(Source material begins)

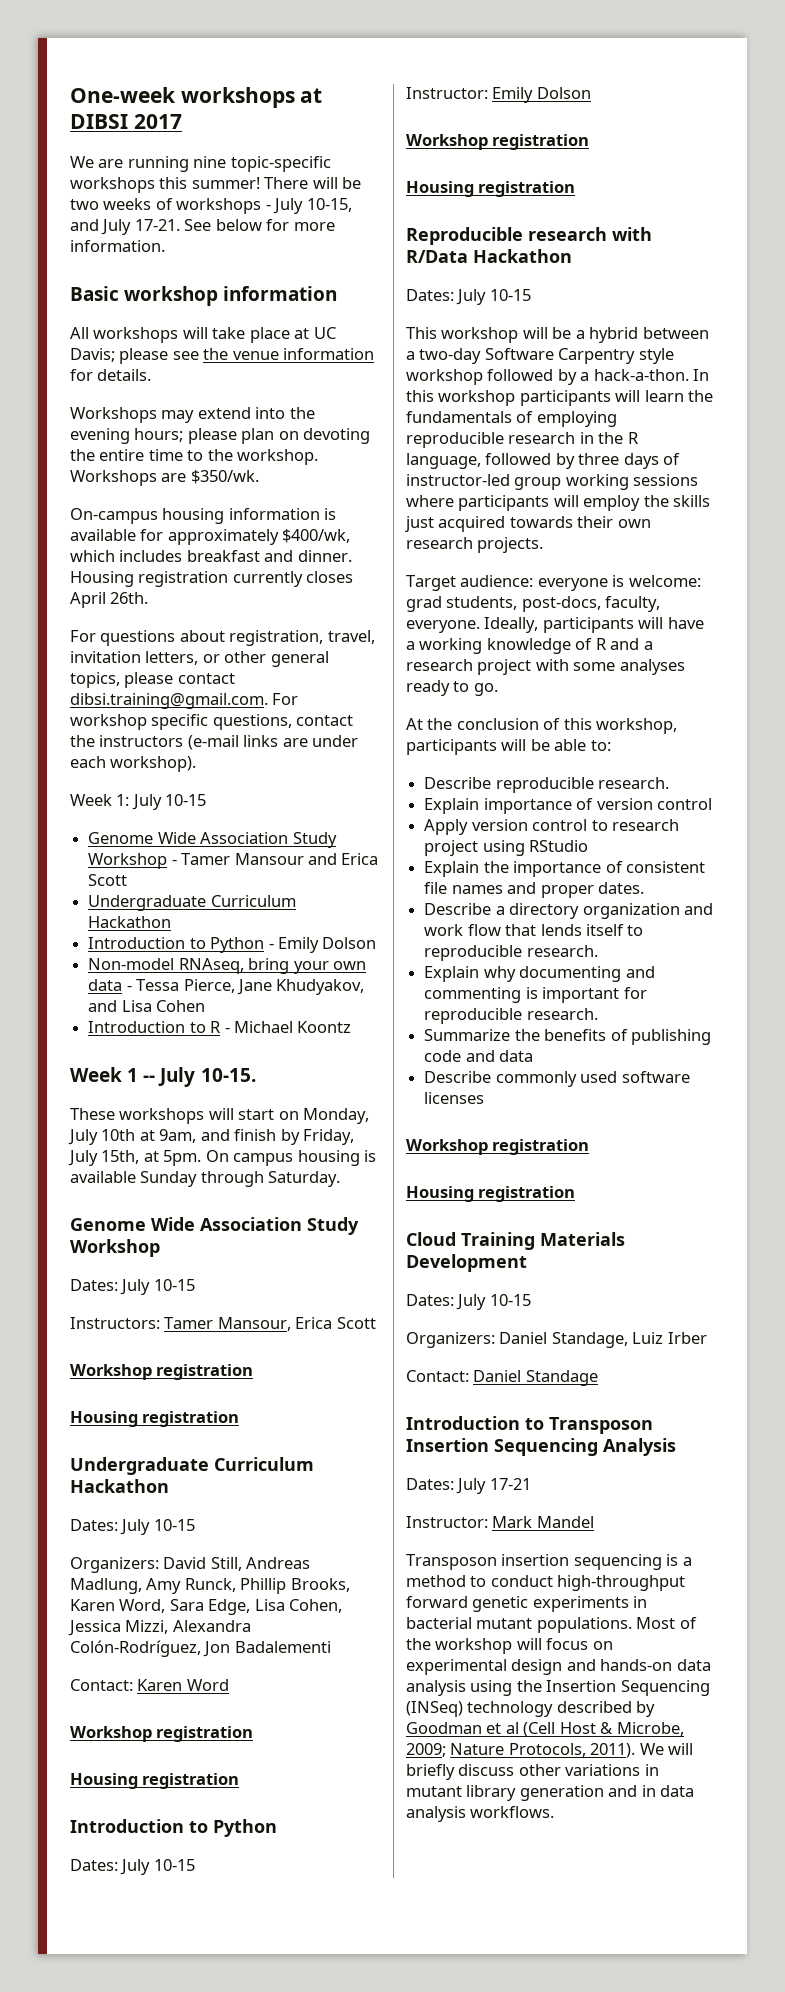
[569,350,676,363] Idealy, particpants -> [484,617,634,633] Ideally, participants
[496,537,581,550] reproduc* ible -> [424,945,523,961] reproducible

(Source material ends)
(Source material begins)

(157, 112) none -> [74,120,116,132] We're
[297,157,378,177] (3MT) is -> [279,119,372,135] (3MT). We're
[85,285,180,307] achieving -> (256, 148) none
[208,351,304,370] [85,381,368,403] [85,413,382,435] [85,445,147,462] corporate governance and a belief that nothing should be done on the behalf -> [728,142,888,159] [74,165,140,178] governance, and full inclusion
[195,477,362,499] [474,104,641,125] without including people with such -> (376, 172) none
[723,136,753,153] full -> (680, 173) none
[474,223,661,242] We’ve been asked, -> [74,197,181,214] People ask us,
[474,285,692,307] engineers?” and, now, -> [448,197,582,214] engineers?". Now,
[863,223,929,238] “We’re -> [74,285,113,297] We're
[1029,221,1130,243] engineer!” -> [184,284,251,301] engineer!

(Source material ends)
(Source material begins)

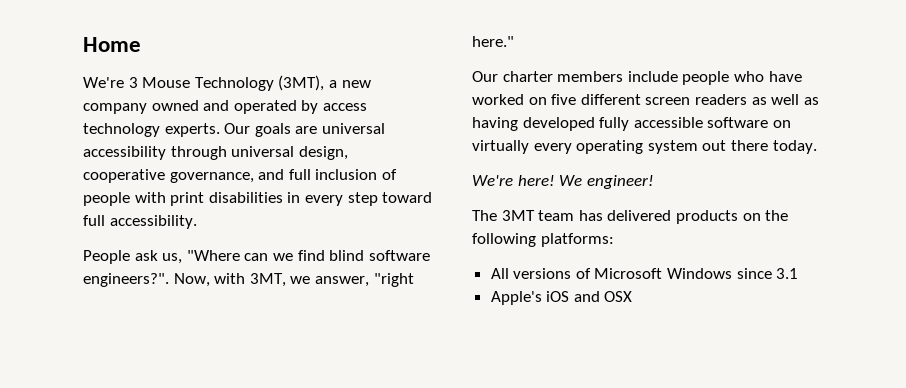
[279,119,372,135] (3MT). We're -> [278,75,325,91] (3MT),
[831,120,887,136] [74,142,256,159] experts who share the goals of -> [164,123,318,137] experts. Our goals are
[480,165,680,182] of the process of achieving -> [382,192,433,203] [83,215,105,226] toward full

(Source material ends)

What you are asked to do: In the listing above, the lines from the one containing "[569,350,676,363] Idealy, particpants" through the one containing "[496,537,581,550] reproduc* ible" must be set down exactly, with no other lines.

Result of the task:
[569,350,676,363] Idealy, particpants -> [484,617,634,633] Ideally, participants
[496,537,581,550] reproduc* ible -> [424,945,523,961] reproducible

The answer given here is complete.